In the past couple of months I’ve had the chance to talk to the one or other pre-med/BME major. A hard path, as everyone keeps reminding me, that’s even harder on your grades. It’s generally known that engineering students don’t have the greatest GPA’s, which is fine if you plan on working in the engineering field. If you, however, plan on attending medical school having a good GPA is very important. Or at least that’s what I thought. Some of the people I’ve talked to are thinking of transferring out of engineering into the college of LS&A because they think that having a good GPA is worth more than majoring in something that truly interests them. I felt anxious when having such a conversation. Was I doing the right thing, staying in engineering and pursuing a degree that might make me a less competitive applicant for medical school?
After listening to the talks last Thursday I feel a lot more confident in what I’m doing.

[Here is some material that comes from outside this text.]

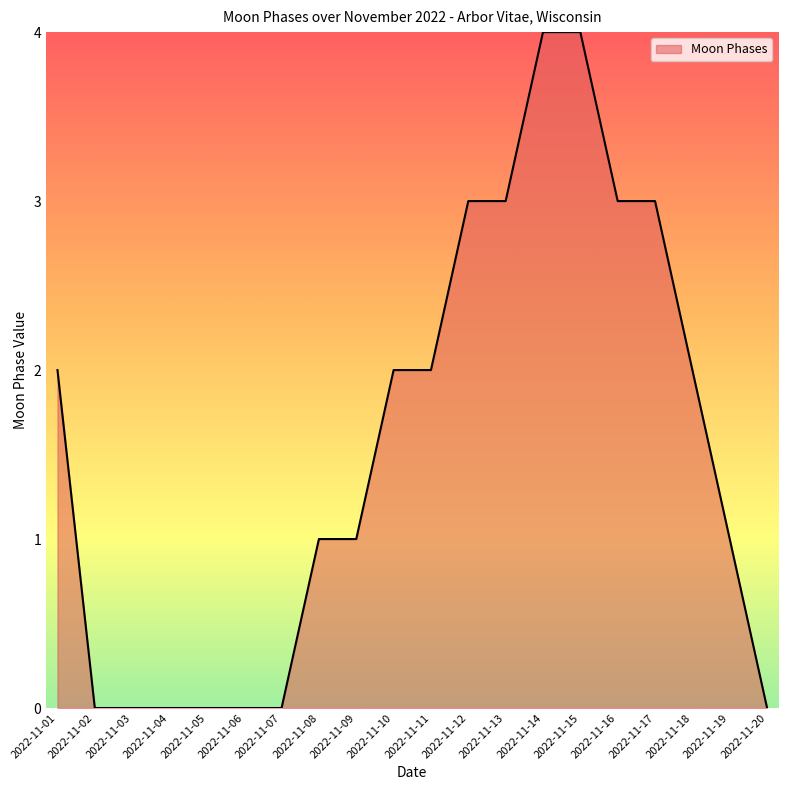

What is the maximum value shown in the chart?

4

What a medical school wants to see is that you’re passionate. I feel like medical schools have finally realized that students with straight A’s might not be the people that make the best health professionals. It’s the people that are passionate about what they’re doing and that care about their communities that make good health professionals. A holistic approach to admissions allows schools to admit students based on the values that they think make for a good health professional.
What do you think makes a good health professional? How could you try and show that you have some of those traits that you thought about for the first question?